We can illustrate this using the below model

我们可以使用下面的模型来说明这一点

 ls() [1] "mod"
 saveRDS(mod, "mymodel.rds")
 mod2 <- readRDS("mymodel.rds")
 ls() [1] "mod"  "mod2"
 identical(mod, mod2, ignore.environment = TRUE) [1] TRUE

(Note that the two model objects have different environments within their representations so we have to ignore this when testing their identity.)

(请注意,两个模型对象在其表示中具有不同的环境,因此在测试其身份时我们必须忽略它。)

You’ll notice that in the call to saveRDS() I named the file with the extension .rds. This appears to be the convention used for serialized object of this sort; R uses this representation often, for example package meta-data and the databases used by help.search().
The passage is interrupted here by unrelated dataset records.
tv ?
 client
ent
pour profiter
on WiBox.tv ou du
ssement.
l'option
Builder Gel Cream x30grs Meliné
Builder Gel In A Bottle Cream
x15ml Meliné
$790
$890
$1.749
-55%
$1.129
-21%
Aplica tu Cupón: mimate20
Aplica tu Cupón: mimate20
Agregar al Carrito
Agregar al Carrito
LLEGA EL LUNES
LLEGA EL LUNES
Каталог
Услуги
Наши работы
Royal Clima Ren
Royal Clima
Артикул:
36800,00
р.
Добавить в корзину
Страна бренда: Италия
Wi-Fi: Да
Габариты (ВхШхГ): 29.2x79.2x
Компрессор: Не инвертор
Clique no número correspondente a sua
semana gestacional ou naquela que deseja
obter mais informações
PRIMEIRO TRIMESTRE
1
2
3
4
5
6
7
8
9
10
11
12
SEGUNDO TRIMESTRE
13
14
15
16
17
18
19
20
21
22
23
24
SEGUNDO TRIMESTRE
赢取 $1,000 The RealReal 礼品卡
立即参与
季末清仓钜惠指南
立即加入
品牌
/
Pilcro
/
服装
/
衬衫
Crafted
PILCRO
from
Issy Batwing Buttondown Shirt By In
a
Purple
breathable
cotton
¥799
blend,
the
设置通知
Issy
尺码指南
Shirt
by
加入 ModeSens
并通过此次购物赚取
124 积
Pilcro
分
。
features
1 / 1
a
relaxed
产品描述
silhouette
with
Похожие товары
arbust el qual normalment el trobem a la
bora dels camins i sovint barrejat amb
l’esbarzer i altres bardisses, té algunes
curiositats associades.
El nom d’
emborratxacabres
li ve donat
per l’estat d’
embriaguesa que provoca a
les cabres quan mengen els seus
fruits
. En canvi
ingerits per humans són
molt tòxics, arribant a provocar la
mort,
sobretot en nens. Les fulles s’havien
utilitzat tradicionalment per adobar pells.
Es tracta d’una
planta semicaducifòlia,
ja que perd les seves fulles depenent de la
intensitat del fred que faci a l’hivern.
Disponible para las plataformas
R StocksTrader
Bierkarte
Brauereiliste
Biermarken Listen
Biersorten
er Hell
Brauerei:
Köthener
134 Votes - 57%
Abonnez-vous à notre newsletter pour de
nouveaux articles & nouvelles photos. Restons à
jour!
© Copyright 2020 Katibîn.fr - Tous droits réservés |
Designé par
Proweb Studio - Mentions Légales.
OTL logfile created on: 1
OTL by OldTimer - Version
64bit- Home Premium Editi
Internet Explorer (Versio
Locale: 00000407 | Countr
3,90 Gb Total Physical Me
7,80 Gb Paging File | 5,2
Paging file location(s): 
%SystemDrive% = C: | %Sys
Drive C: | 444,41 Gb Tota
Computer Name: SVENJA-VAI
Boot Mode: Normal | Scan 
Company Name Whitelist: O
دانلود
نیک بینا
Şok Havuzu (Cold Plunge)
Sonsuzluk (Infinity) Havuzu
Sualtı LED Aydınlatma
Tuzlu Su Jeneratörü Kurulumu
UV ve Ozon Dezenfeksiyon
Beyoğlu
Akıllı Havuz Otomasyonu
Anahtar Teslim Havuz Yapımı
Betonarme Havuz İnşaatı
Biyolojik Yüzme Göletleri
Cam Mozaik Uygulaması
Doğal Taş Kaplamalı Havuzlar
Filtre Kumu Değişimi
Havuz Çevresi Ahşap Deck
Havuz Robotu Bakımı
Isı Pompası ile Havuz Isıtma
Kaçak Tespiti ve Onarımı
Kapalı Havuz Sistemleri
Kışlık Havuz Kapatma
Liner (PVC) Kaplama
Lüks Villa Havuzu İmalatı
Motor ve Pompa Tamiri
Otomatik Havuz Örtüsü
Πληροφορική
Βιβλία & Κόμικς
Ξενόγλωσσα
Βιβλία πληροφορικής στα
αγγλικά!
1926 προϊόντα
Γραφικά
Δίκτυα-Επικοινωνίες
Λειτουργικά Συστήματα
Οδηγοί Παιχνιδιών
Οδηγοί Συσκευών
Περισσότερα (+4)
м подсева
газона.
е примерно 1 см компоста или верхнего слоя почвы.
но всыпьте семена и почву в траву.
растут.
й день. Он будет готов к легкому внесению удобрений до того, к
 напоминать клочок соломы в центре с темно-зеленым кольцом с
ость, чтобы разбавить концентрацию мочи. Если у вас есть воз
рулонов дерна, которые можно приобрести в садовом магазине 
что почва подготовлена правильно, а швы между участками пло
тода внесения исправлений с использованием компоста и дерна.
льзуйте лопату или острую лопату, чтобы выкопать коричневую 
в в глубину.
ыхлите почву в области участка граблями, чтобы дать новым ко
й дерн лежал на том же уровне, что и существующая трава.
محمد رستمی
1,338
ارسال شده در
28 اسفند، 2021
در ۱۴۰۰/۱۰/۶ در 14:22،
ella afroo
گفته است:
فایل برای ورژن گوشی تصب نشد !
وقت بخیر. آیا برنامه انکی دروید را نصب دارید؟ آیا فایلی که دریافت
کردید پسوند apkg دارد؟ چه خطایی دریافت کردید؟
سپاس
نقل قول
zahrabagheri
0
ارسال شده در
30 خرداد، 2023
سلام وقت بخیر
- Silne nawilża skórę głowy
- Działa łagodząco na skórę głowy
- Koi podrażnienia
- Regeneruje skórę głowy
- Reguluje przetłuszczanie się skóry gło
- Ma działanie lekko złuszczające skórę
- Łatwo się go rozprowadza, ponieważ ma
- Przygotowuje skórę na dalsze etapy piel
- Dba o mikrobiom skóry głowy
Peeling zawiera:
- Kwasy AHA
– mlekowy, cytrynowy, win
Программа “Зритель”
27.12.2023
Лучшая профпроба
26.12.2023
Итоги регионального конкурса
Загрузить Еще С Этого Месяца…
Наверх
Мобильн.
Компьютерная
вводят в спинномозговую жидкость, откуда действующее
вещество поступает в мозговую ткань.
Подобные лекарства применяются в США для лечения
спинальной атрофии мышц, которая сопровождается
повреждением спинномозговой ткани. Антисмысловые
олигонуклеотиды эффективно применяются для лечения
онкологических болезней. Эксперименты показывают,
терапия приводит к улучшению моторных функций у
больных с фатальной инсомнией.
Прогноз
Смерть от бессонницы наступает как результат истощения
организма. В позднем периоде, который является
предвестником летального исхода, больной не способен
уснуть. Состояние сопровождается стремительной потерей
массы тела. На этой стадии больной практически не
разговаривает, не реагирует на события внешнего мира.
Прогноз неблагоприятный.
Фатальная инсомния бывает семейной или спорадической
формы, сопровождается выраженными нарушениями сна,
In contrast the extension .rda is often used for objects serialized via save().

您会注意到在saveRDS()的调用中,我使用扩展名.rds命名了该文件。这似乎是用于此类序列化对象的约定; R经常使用此表示形式,例如包元数据和help.search()使用的数据库。相比之下,扩展名.rda通常用于通过save()序列化的对象。

So there you have it; saveRDS() and readRDS() are the newest additions to my day-to-day workflow.

所以你有它; saveRDS()和readRDS()是我日常工作流程的最新成员。

Note: saveRDS() isn’t a drop-in replacement for save(). The main difference is that save() can save many objects to a file in a single call, whilst saveRDS(), being a lower-level function, works with a single object at a time. This is a feature for me given the above use-case, but if you find yourself saving any more than a couple of objects at a time saveRDS() may not be ideal for you. The second significant difference is that saveRDS() forgets the original name of the object; in the use-case above this is also seen as an advantage. If maintaining the original name is important to you then there is no reason to switch from using save() to saveRDS().

注意:saveRDS()不是save()的替代品。主要区别在于save()可以在一次调用中将许多对象保存到文件中,而saveRDS()是一个较低级别的函数,一次只能处理一个对象。鉴于上述用例,这对我来说是一个功能,但是如果你发现自己一次保存了几个以上的对象,那么saveRDS()可能并不适合你。第二个显着区别是saveRDS()忘记了对象的原始名称;在上面的用例中,这也被视为一个优点。如果保持原始名称对您很重要,则没有理由从使用save()切换到saveRDS()。